I'm worried about permanently screwing my PC as it's the only one I have and won't be able to afford a new one for a good while still. Any advice you can offer would be great.


----------



## HawMan (May 12, 2006)

http://www.newegg.com/Product/Product.aspx?Item=N82E16817371002&Tpk=antec+trio+550w


The Computer will only use as much power as it requires - You cannot overpower a system.

:wave:


----------



## Bildo84 (Oct 26, 2007)

Thanks a bunch HawMan for the quick reply.

Will that one fit in my tower? I've got a normal bulky old thing, not one of those ridiculous mini-towers. I know that Dells use ATX, so that seems in order. 

Basically, it seems you know your poop, has this question been asked before in light of Dell's crappy PSUs?


----------



## ebackhus (Apr 21, 2005)

ATX standard includes rules for unit size as well.
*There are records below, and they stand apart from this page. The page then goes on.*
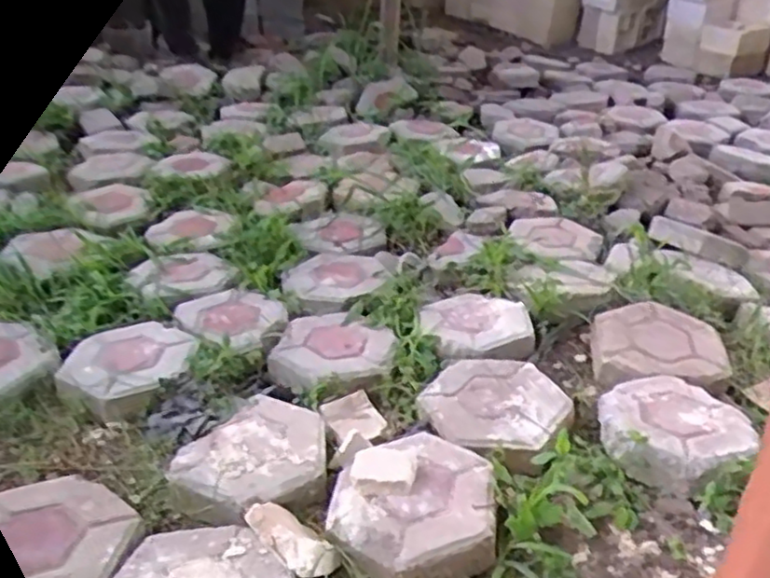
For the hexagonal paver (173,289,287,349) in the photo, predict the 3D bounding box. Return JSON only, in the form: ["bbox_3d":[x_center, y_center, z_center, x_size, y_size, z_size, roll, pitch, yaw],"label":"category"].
[{"bbox_3d":[-0.253,0.039,1.167,0.159,0.021,0.150,25,37,28],"label":"hexagonal paver"}]

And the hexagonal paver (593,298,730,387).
[{"bbox_3d":[0.441,0.079,1.122,0.208,0.044,0.203,6,32,1],"label":"hexagonal paver"}]

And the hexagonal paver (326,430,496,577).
[{"bbox_3d":[0.032,0.259,0.853,0.193,0.052,0.211,4,32,-2],"label":"hexagonal paver"}]

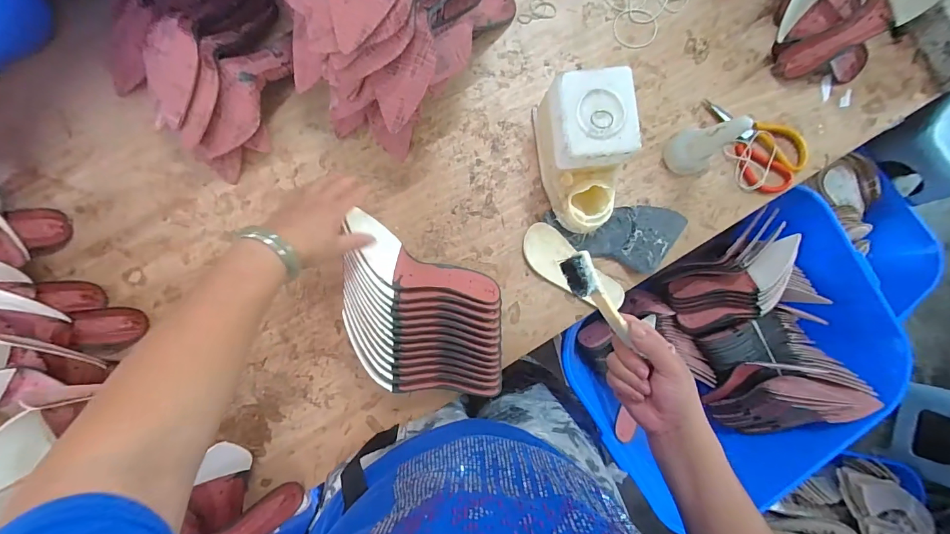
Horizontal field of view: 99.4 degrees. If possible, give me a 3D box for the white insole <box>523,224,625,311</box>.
[{"bbox_3d":[0.151,0.008,0.623,0.185,0.014,0.064,39,87,-3],"label":"white insole"}]

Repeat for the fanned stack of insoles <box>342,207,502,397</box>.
[{"bbox_3d":[-0.066,0.060,0.571,0.220,0.069,0.230,5,89,-4],"label":"fanned stack of insoles"}]

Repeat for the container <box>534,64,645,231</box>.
[{"bbox_3d":[0.155,-0.153,0.571,0.103,0.124,0.187,-6,90,-4],"label":"container"}]

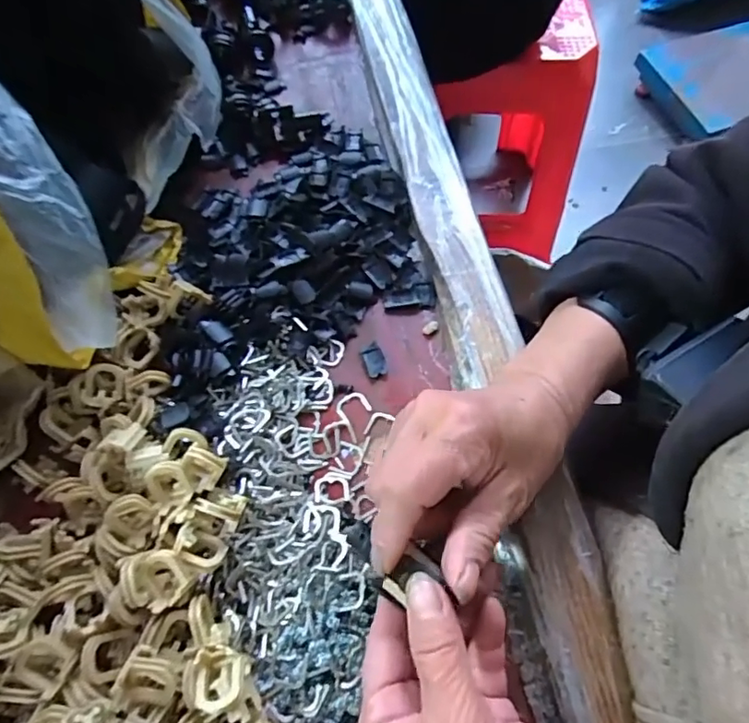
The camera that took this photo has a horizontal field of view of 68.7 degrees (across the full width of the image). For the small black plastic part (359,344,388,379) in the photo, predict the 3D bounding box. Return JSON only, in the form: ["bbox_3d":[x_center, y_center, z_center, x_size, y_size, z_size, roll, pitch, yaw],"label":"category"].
[{"bbox_3d":[-0.001,-0.001,0.348,0.013,0.004,0.025,-17,65,-8],"label":"small black plastic part"}]

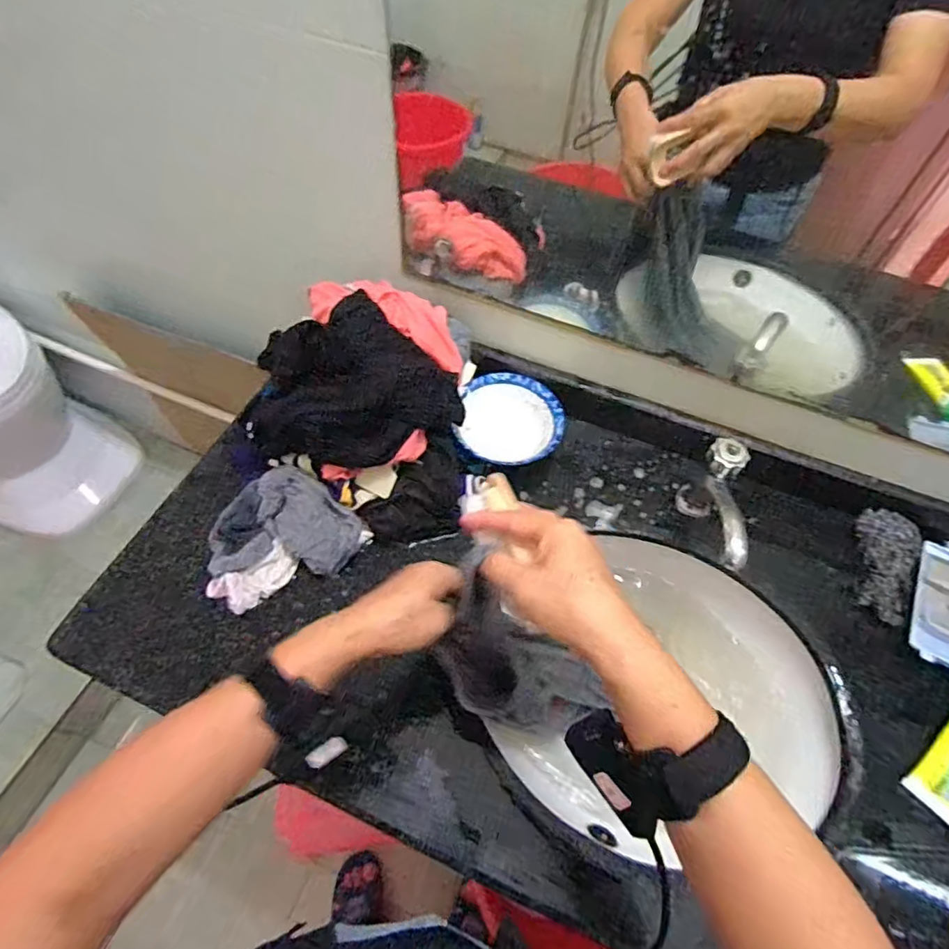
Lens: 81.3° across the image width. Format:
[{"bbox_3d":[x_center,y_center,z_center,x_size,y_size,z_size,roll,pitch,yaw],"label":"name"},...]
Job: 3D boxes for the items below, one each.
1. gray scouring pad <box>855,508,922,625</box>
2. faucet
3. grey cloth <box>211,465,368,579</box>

If you can, pop the current one out and measure the length, width, and height and report back.


----------



## Bildo84 (Oct 26, 2007)

Will try to get that done this weekend. Thanks guys, mucho.

Oh, and FOR THE ALLIANCE!


----------



## typo54321 (May 31, 2008)

I have a dell 4600 with video card, and I just replaced my PSU with a standard ATX PSU ( I actually grabbed it off annother computer of mine). Works fine, no problems.


----------